Files using the proto3 syntax are only allowed to declare extensions that are custom options. This means that the extendee must be one of the following:

  • google.protobuf.FileOptions
  • google.protobuf.MessageOptions
  • google.protobuf.FieldOptions
  • google.protobuf.OneofOptions
  • google.protobuf.ExtensionRangeOptions
  • google.protobuf.EnumOptions
  • google.protobuf.EnumValueOptions
  • google.protobuf.ServiceOptions
  • google.protobuf.MethodOptions

Though the FieldDeclWithCardinality and GroupDecl productions are re-used here, extension fields may never use the required cardinality.

The field number used by an extension must be contained by one of the extendee's extension ranges. A normal field, conversely, may not use a number contained by an extension range.

Extension fields always support detecting whether the field is present or not, unlike the default behavior of normal fields with scalar types when using the proto3 syntax level.

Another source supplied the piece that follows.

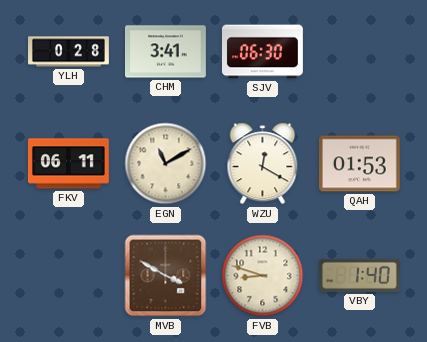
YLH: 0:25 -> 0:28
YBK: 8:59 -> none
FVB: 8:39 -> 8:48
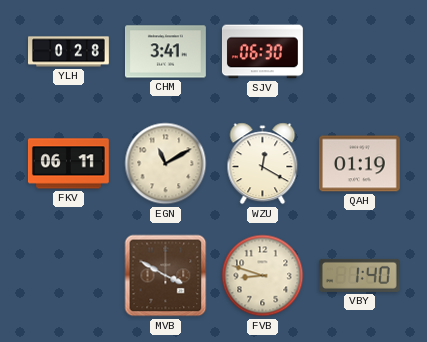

The field numbers assigned to extensions for a given extendable message are meant to be globally unique. It is not allowed for two extensions to be declared that extend the same message and have the same field number. (The extent to which this can be verified by a parser is limited to the set of files of which the parser is aware.)

Services

Services are used to define RPC interfaces. Each service is a collection of RPC methods.

ServiceDecl = service ServiceName l_brace { ServiceElement } r_brace .

ServiceName = identifier .
ServiceElement = OptionDecl |
MethodDecl |
EmptyDecl .
Example
service BlobService {
rpc CreateBlob(CreateBlobRequest) returns (CreateBlobResponse);
rpc FetchBlob(FetchBlobRequest) returns (FetchBlobResponse);
rpc UpdateBlob(UpdateBlobRequest) returns (UpdateBlobResponse);
rpc DeleteBlob(DeleteBlobRequest) returns (DeleteBlobResponse);
}

Methods

Each method defines a single operation and must indicate the method's input and output types, also known as request and response type respectively.

MethodDecl = rpc MethodName InputType returns OutputType semicolon |
rpc MethodName InputType returns OutputType l_brace { MethodElement } r_brace .

MethodName = identifier .
InputType = MessageType .
OutputType = MessageType .
MethodElement = OptionDecl |
EmptyDecl .

MessageType = l_paren [ stream ] MethodDeclTypeName r_paren .
Examples
rpc QueryBlobs(QueryBlobsRequest) returns (stream blobsvc.model.Blob);
rpc BatchCreateBlobs(stream CreateBlobRequest) returns (BatchCreateBlobsResponse);
rpc PatchBlob(PatchBlobRequest) returns (.blobsvc.model.Blob) {
option deprecated = true;
}

The stream keyword may appear in either the method's input or output type, or even both. When present, it indicates that the type of the input or output is a sequence of zero or more instances of the named message type. If not present, the input or output is exactly one of the named message type.

A method that uses streams for neither input nor output is known as a "unary" method. If it uses a stream only for the input type, it is known as a "client-streaming" method. If it uses a stream only for the output type, it is known as a "server-streaming" method. Finally, if it uses streams for both input and output, it is known as a "bidi-streaming" method. Depending on the underlying transport, a bidi-streaming method may support full duplex bidi-streaming, where the client can send input messages and the server can send output messages asynchronously and concurrently. (Standard HTTP 1.1, on the other hand, only supports half duplex bidi-streaming, where the client must send all of its input messages before the server may begin sending its output messages.)